Tchobanian, an economic historian, presumably wrote the bulk of the fascinating Chapter 5, which outlines Armenia's economic development under Soviet rule. In the European Soviet Union, economic development was retarded by Communism, but in Armenia like the more troubled Georgia the devleopment of capital-intensive industry was aided, as was the enhancement of Armenia's human capital. The Armenian SSR might have been severed from the large Armenian diaspora, but the chapter describes how Armenians came to constitute a disproportiopnately large component in circular migration towards the great Siberian development projects, providing a new source of remittances.
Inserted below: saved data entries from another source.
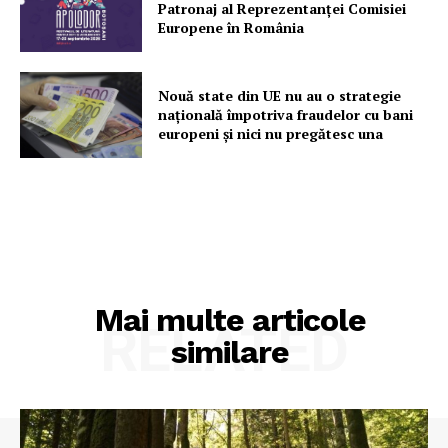
Patronaj al Reprezentanței Comisiei
Europene în România
Nouă state din UE nu au o strategie
națională împotriva fraudelor cu bani
europeni și nici nu pregătesc una
Mai multe articole
RELATED
similare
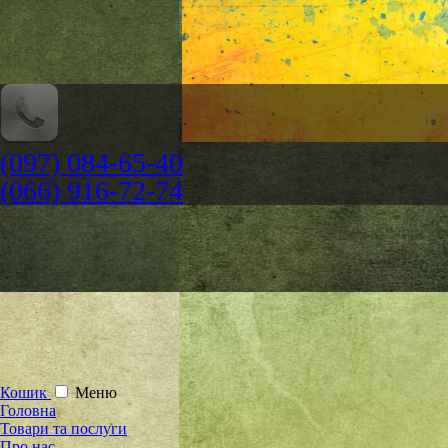
(097) 084-65-40
(066) 916-72-74
Кошик
Меню
Головна
Товари та послуги
Про нас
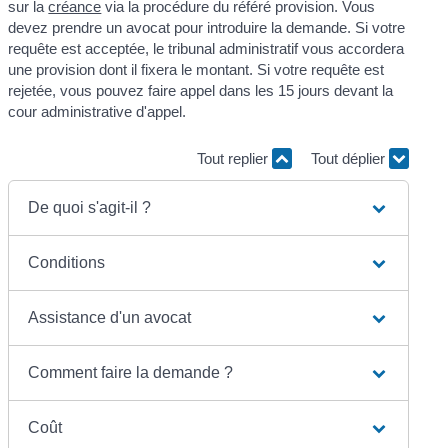
sur la
créance
via la procédure du référé provision. Vous
devez prendre un avocat pour introduire la demande. Si votre
requête est acceptée, le tribunal administratif vous accordera
une provision dont il fixera le montant. Si votre requête est
rejetée, vous pouvez faire appel dans les 15 jours devant la
cour administrative d'appel.
Tout replier
Tout déplier
De quoi s'agit-il ?
Conditions
Assistance d'un avocat
Comment faire la demande ?
Coût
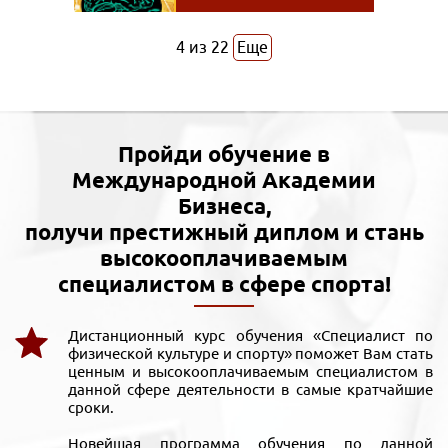
4
из
22
Еще
Пройди обучение в
Международной Академии
Бизнеса,
получи престижный диплом и стань
высокооплачиваемым
специалистом в сфере спорта!
Дистанционный курс обучения «Специалист по
физической культуре и спорту» поможет Вам стать
ценным и высокооплачиваемым специалистом в
данной сфере деятельности в самые кратчайшие
сроки.
Новейшая программа обучения по данной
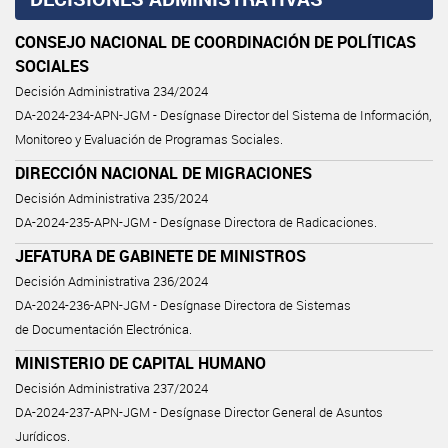
CONSEJO NACIONAL DE COORDINACIÓN DE POLÍTICAS
SOCIALES
Decisión Administrativa 234/2024
DA-2024-234-APN-JGM - Desígnase Director del Sistema de Información,
Monitoreo y Evaluación de Programas Sociales.
DIRECCIÓN NACIONAL DE MIGRACIONES
Decisión Administrativa 235/2024
DA-2024-235-APN-JGM - Desígnase Directora de Radicaciones.
JEFATURA DE GABINETE DE MINISTROS
Decisión Administrativa 236/2024
DA-2024-236-APN-JGM - Desígnase Directora de Sistemas
de Documentación Electrónica.
MINISTERIO DE CAPITAL HUMANO
Decisión Administrativa 237/2024
DA-2024-237-APN-JGM - Desígnase Director General de Asuntos
Jurídicos.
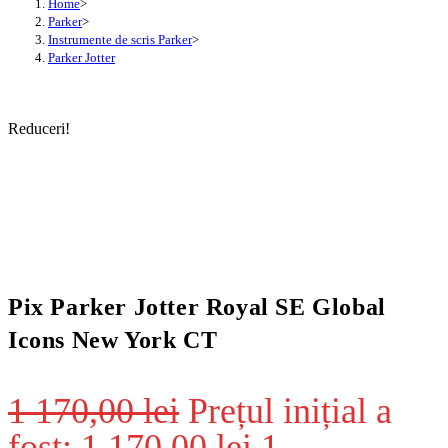
Home
>
Parker
>
Instrumente de scris Parker
>
Parker Jotter
Reduceri!
Pix Parker Jotter Royal SE Global
Icons New York CT
1 170,00
lei
Prețul inițial a
fost: 1 170,00 lei.
1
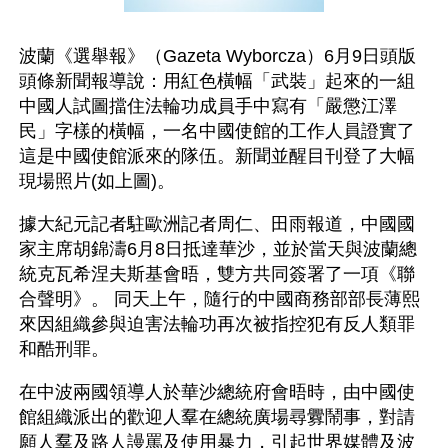
波蘭《選舉報》（Gazeta Wyborcza）6月9日頭版
頭條新聞報導說：用紅色橫幅「武裝」起來的一組
中國人試圖擋住法輪功成員手中寫有「嚴懲江澤
民」字樣的橫幅，一名中國使館的工作人員證實了
這是中國使館派來的隊伍。新聞並醒目刊登了大幅
現場照片(如上圖)。 
據大紀元記者駐歐洲記者周仁、田雨報道，中國國
家主席胡錦濤6月8日抵達華沙，並於當天與波蘭總
統克瓦希涅夫斯基會晤，雙方共同簽署了一項《聯
合聲明》。 同天上午，隨行的中國商務部部長薄熙
來因組織參與迫害法輪功再次被指控犯有反人類罪
和酷刑罪。
在中波兩國領導人於華沙總統府會晤時，由中國使
館組織派出的歡迎人羣在總統廣場尋釁鬧事，對請
願人羣及路人謾罵及使用暴力，引起世界媒體及波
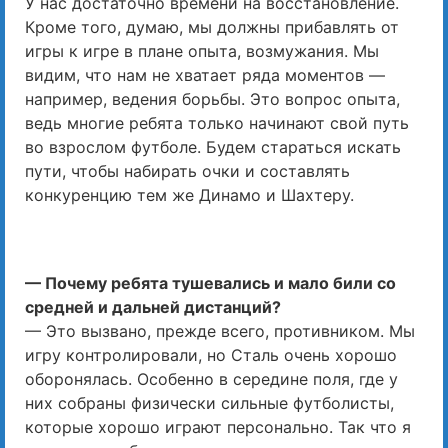
У нас достаточно времени на восстановление.
Кроме того, думаю, мы должны прибавлять от
игры к игре в плане опыта, возмужания. Мы
видим, что нам не хватает ряда моментов —
например, ведения борьбы. Это вопрос опыта,
ведь многие ребята только начинают свой путь
во взрослом футболе. Будем стараться искать
пути, чтобы набирать очки и составлять
конкуренцию тем же Динамо и Шахтеру.
— Почему ребята тушевались и мало били со
средней и дальней дистанций?
— Это вызвано, прежде всего, противником. Мы
игру контролировали, но Сталь очень хорошо
оборонялась. Особенно в середине поля, где у
них собраны физически сильные футболисты,
которые хорошо играют персонально. Так что я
The book's concluding chapter, tackling Armenia's existential questions in the post-Soviet world, is the one that appeals the most directly to my core interests. Who are the Armenians? Armenians' attempt to radically eredefine themselves after the 2002 Sunflower Revolution is given prominence, with a law of return granting Armenian citizenship to Armenians in the diaspora being taken up by Iran's Armenians at the same time that the Armenians--like the Georgians--try to define themselves as a "European" nation deserving of full integration into the European Union. This last question, the authors rightly point out, is complicated by the fact that Yerevan is separated from Constantinople by a Turkey generally considered to be non-European by the Union's citizenries. (The relationships with Turkey and Azerbaijan, both with historical claims to portions of Armenian territory, are rightly described as strained and in desperate need of the sort of reconciliatory project that no one is really interested in providing.) Armenia's reluctantly supportive relationship to the American adventure in Iraq is also given space, as are the interesting emergent ties with Georgia. The coverage given to the active renewal of ties the diasporic populations in the Union and North America is also appreciated. Can area specialists reading this chime in

Armenia: From Soviet Republic to Independence deserves to be the new standard on the most recent generations of Armenian history. I think this, at least; I've got area specialists reading this who could (hopefully) supplement my approval.